[lldb-dev] pexpect and getting tests working on Windows

jingham at apple.com jingham at apple.com
Wed Jul 9 11:31:02 PDT 2014


> On Jul 9, 2014, at 11:14 AM, Zachary Turner <zturner at google.com> wrote:
> 
> The current issue with regards to getting tests working on Windows is that the pexpect module doesn't exist on Windows.  I've looked over a number of the tests, and as far as I can tell, the pexpect module is used for two primary reasons.  The first is spawning lldb and waiting for it to terminate, and the second is sending text commands to lldb, and reading the textual results of these commands, comparing them against expected values.
> 
> #1 can be solved without pexpect (e.g. by using the subprocess module), but #2 is more difficult.
> 
> It seems to me like there are two paths forward for getting the test suite working on windows:
> 
> 1) Port pexpect to Windows.  I expect this to be difficult for the sole reason that it hasn't been done yet, so despite the fact Windows does provide a sufficiently rich API to do everything that pexpect does, something tells me that there are some subtle issues that make this a difficult problem.

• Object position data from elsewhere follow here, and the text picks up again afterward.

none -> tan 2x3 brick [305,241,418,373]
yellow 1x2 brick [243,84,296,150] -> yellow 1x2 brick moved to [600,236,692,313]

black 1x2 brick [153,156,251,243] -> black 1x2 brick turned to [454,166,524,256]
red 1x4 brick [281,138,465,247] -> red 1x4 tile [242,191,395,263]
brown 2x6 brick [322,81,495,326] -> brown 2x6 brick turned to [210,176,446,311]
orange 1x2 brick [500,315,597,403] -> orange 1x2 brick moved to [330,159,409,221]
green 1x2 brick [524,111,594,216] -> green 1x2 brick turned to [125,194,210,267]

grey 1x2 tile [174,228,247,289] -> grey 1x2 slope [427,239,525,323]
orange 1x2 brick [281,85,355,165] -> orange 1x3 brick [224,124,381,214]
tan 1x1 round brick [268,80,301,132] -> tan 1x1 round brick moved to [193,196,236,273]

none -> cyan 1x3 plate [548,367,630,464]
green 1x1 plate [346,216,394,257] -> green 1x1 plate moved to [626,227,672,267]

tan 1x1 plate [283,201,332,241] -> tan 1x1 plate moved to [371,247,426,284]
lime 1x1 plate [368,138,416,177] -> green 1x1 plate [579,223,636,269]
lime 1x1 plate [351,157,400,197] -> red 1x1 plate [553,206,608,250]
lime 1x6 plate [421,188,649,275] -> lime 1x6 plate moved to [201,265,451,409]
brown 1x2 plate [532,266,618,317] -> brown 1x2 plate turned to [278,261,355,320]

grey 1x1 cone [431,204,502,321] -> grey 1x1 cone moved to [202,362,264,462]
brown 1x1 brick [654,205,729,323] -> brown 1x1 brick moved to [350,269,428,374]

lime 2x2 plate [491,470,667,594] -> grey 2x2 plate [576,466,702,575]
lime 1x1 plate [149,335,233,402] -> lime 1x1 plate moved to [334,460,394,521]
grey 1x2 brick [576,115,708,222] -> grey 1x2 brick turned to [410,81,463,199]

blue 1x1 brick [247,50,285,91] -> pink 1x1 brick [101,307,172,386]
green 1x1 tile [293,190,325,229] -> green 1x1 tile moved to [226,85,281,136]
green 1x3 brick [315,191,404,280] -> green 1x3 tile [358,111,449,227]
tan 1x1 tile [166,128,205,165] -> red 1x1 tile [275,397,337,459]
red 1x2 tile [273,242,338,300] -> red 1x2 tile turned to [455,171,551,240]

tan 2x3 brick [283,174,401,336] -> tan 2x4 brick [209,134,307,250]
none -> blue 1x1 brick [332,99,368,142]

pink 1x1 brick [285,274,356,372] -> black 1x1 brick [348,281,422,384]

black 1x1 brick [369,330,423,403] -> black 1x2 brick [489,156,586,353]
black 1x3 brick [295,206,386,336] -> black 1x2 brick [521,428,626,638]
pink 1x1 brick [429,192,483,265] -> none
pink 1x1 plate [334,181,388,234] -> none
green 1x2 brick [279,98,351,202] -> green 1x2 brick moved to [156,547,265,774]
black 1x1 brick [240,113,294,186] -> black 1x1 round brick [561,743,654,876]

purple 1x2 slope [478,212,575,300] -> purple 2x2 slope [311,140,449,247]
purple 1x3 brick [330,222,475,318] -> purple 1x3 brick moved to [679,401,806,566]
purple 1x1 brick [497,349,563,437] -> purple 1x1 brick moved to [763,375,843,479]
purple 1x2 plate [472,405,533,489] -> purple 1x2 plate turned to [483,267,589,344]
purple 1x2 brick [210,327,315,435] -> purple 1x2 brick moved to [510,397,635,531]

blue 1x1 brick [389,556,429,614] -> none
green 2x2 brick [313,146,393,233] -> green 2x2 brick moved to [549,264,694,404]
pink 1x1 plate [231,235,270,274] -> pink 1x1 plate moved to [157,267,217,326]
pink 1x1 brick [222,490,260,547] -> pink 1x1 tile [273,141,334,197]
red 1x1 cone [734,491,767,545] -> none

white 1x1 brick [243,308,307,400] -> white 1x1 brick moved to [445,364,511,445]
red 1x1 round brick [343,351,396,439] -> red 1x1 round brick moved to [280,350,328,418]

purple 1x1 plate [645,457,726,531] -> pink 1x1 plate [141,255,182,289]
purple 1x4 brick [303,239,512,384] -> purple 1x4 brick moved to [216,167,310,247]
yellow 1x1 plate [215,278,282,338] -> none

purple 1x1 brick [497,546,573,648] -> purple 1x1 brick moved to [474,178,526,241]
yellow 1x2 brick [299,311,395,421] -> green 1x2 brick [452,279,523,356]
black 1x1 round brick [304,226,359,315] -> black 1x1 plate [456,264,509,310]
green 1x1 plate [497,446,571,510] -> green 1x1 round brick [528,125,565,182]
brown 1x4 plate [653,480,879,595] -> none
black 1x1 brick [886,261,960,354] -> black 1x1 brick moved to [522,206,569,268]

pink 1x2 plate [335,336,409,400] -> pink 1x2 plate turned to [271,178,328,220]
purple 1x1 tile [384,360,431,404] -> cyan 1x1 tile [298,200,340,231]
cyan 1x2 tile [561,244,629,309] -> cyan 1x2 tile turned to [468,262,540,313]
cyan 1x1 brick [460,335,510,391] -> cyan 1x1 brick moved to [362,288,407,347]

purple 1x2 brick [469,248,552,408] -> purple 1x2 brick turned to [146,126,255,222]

According to the pexpect sourceforge page the port depends on a working pty module.  The pexpect author doesn't comment on how hard that is, he just says he doesn't know how to do it.  OTOH the "real" expect has worked on Windows for quite some time now, so it can't be impossible...  Anyway, it sounds like porting the "pty" module and not all of pexpect itself is the blocker.  Maybe since we aren't trying to interact with real pty's for the testsuite, we could hack up a "good enough" pty module for the testsuite's purposes?

> 
> 2) Change LLDB, and the test suite, to not rely on pexpect.  The entire problem seems to boil down to the fact that LLDB writes all of its output to stdout and reads all of its input to stdin. When a command completes, In CommandInterpreter::IOHandlerInputComplete, it calls this line:
> 
>                 io_handler.GetOutputStreamFile()->PutCString(output);
> 
> which ultimately resolves to a FILE* referring to stdout.  What would it take to make this output stream configurable?  I'm imagining, for example, a function that's exposed through the Python API that lets me write something like
> 
> lldb.SBDebugger.SetOutputStream(foo)
> 
> "foo" here could be a python object that simply collects output, and then the "expect" command on the Python side could just compare the expected value against this buffer.

It's not quite as simple as this, since expect also does the job of specifying the conditions under which an operation is considered complete, and then triggering the matches at that point (and timing out appropriately if the completion conditions don't occur, etc...)  So if you want to replace pexpect you will have to duplicate that logic as well.  We don't do a lot of fancy things with expect, but it is not entirely trivial.